Are all-weather tires good for our driving conditions? I have a set of all-season tires and a set of winter tires; I drive a more than 30,000 kilometres a year. I would like to know if is okay to install only those all-weather tires that Canadian Tire is selling or stick to what is proven. – Jose
Stick with what you've got. Like all-season tires, these new all-weather tires are a compromise.
They display the "mountain/snowflake" symbol signifying they pass the standards required by Transport Canada for winter tires. Tests show they perform reasonably well in mild winter conditions, but not as well as true winter tires. Similarly, they are okay for the other three seasons, but not up to the standards of quality all-season tires, let alone pure summer tires.
Numerous tire tests by a wide variety of public and private groups have conclusively proven the efficacy of winter tires.
Quebec, where winter tires are mandatory, has published data showing reduced rates of crashes and deaths since the requirement was put in place. The Quebec Ministry of Transportation says winter tires shorten braking distances up to 25 per cent over all-seasons and "improve collision avoidance" by 38 per cent.
Transport Canada tests show all-season tires take twice as long to stop. Tests conducted by the Ontario Ministry of Transportation showed a subcompact car needs 11.6 metres less distance to stop with winter tires compared to all-season rubber. It says a minivan travelling at the same 50 km/h on the same five cm of compacted snow at – 20C required 12.8 metres more distance to stop on all-season tires compared to winters.

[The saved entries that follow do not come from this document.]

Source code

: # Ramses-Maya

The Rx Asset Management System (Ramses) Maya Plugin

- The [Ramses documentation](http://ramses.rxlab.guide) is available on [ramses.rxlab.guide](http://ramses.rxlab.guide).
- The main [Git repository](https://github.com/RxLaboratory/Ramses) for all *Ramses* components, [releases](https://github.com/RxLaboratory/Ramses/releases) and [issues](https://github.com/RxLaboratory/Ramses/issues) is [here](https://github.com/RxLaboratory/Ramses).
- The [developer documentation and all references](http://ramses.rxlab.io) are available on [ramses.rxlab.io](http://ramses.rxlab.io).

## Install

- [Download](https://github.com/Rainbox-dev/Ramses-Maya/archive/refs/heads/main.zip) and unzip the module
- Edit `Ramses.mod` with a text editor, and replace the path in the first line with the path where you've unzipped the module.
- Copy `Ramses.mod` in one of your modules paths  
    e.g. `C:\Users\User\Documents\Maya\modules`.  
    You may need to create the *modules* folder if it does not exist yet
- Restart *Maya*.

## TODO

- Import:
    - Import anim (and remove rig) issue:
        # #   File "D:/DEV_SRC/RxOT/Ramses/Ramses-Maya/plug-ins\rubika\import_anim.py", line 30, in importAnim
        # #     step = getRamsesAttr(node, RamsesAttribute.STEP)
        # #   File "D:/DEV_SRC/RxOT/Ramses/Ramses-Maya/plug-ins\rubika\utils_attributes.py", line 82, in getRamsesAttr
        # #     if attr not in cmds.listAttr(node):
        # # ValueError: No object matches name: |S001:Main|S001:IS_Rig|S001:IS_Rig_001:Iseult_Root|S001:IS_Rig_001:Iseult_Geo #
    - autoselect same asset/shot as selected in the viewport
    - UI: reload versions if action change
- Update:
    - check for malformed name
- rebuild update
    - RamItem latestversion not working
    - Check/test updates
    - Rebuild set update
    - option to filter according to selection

Tire Rack, a highly-respected American company, says that tests it conducted on both snow and ice showed dedicated winter tires were able to stop in a shorter distance and turn in a tighter radius than all-season options.
Several major tire companies are selling all-weather tires, including Goodyear, Hankook. Nokian, Vredestein and Yokohama. But these same companies produce true winter tires that perform better at low temperatures and in winter conditions.
When the temperature drops to or below the freezing point, regardless of road conditions, dedicated winter tires are your best bet. Add freezing rain, snow, ice, slush or other winter conditions and their advantages become even more obvious. Tires are not an area to be satisfied with compromise.